* **TASK TO COMPLETE**:
Take the data that follows and retype it word for word.

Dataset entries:
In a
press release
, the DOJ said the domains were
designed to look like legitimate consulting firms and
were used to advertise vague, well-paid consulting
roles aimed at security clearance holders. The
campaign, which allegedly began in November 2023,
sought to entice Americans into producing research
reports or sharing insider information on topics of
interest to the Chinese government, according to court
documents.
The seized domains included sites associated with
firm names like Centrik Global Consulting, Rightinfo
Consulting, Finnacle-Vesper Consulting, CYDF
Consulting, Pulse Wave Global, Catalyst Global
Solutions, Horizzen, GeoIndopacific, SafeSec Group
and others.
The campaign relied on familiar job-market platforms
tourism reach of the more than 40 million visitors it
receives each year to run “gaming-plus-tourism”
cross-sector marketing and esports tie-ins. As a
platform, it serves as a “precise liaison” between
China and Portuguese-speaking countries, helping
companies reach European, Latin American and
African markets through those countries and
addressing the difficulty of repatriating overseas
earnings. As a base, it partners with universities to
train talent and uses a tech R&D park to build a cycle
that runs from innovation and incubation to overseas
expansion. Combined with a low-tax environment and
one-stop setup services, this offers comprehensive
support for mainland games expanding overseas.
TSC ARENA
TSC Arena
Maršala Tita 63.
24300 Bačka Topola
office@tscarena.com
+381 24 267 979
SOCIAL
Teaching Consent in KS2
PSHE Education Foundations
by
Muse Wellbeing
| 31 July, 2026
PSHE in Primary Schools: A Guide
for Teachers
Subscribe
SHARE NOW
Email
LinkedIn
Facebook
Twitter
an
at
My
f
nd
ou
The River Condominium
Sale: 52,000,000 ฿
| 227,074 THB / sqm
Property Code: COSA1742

* **RESULT OF THE EXERCISE**:
In a
press release
, the DOJ said the domains were
designed to look like legitimate consulting firms and
were used to advertise vague, well-paid consulting
roles aimed at security clearance holders. The
campaign, which allegedly began in November 2023,
sought to entice Americans into producing research
reports or sharing insider information on topics of
interest to the Chinese government, according to court
documents.
The seized domains included sites associated with
firm names like Centrik Global Consulting, Rightinfo
Consulting, Finnacle-Vesper Consulting, CYDF
Consulting, Pulse Wave Global, Catalyst Global
Solutions, Horizzen, GeoIndopacific, SafeSec Group
and others.
The campaign relied on familiar job-market platforms
tourism reach of the more than 40 million visitors it
receives each year to run “gaming-plus-tourism”
cross-sector marketing and esports tie-ins. As a
platform, it serves as a “precise liaison” between
China and Portuguese-speaking countries, helping
companies reach European, Latin American and
African markets through those countries and
addressing the difficulty of repatriating overseas
earnings. As a base, it partners with universities to
train talent and uses a tech R&D park to build a cycle
that runs from innovation and incubation to overseas
expansion. Combined with a low-tax environment and
one-stop setup services, this offers comprehensive
support for mainland games expanding overseas.
TSC ARENA
TSC Arena
Maršala Tita 63.
24300 Bačka Topola
office@tscarena.com
+381 24 267 979
SOCIAL
Teaching Consent in KS2
PSHE Education Foundations
by
Muse Wellbeing
| 31 July, 2026
PSHE in Primary Schools: A Guide
for Teachers
Subscribe
SHARE NOW
Email
LinkedIn
Facebook
Twitter
an
at
My
f
nd
ou
The River Condominium
Sale: 52,000,000 ฿
| 227,074 THB / sqm
Property Code: COSA1742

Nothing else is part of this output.